Take a look at Figure 11-4. If the Federal Reserve increases the quantity of money in circulation sufficiently to generate a rightward shift in the aggregate demand curve by $0.5trillion, will actual equilibrium real GDP rise by this amount in the classical model? Explain.

Consider Figure 11-9. Suppose that businesses in this nation initially had been exporting significant amounts of domestically produced goods and services abroad. Assume that other nations of the world have experienced a sudden decline in economic conditions. What happens to the nation's aggregate demand curve? In the short run, will the nation experience an inflationary gap or a recessionary gap? Explain.

Why do you suppose that a number of economists are advising the Bank of Japan to boost the nation's money supply when the government implements its additional consumption tax increase?

Consider an open economy in which the aggregate supply curve slopes upward in the short run.
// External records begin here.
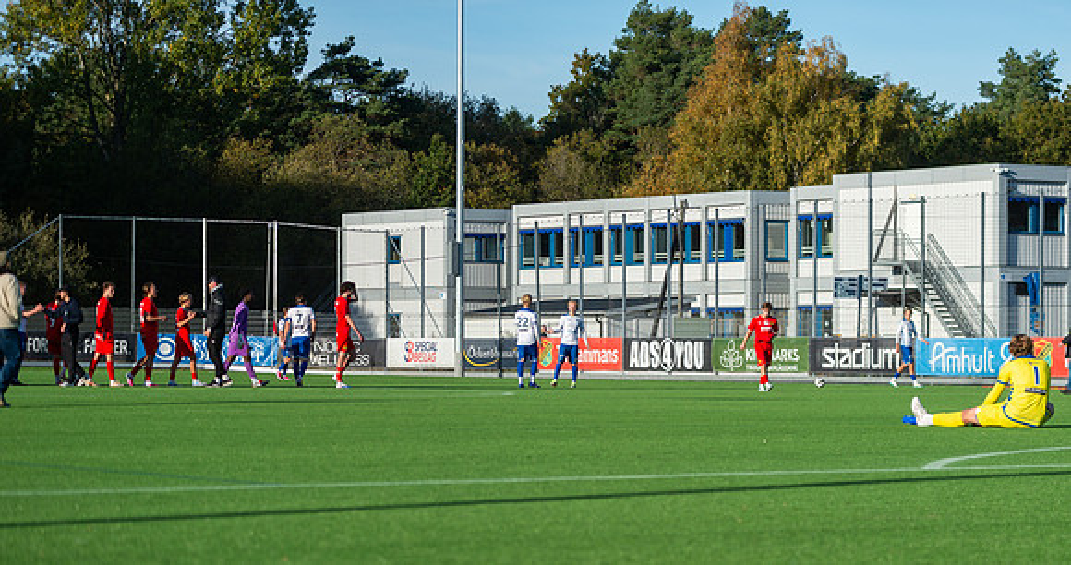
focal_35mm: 132
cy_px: 444
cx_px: 667
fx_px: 3705
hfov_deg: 16.4
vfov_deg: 8.7
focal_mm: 100
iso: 100
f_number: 3.2
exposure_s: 1/1600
Firms in this nation do not import raw materials or any other productive inputs from abroad, but foreign residents purchase many of the nation's goods and services. What is the most likely short run effect on this nation's economy if there is a significant downturn in economic activity in other nations around the world?

As in Problem 11-6, suppose that there is a temporary, but significant, increase in oil prices in an economy with an upward-sloping SRAS curve. In this case, however, suppose that policymakers wish to prevent equilibrium real GDP from changing in response to the oil price increase. Should they increase or decrease the quantity of money in circulation? Why?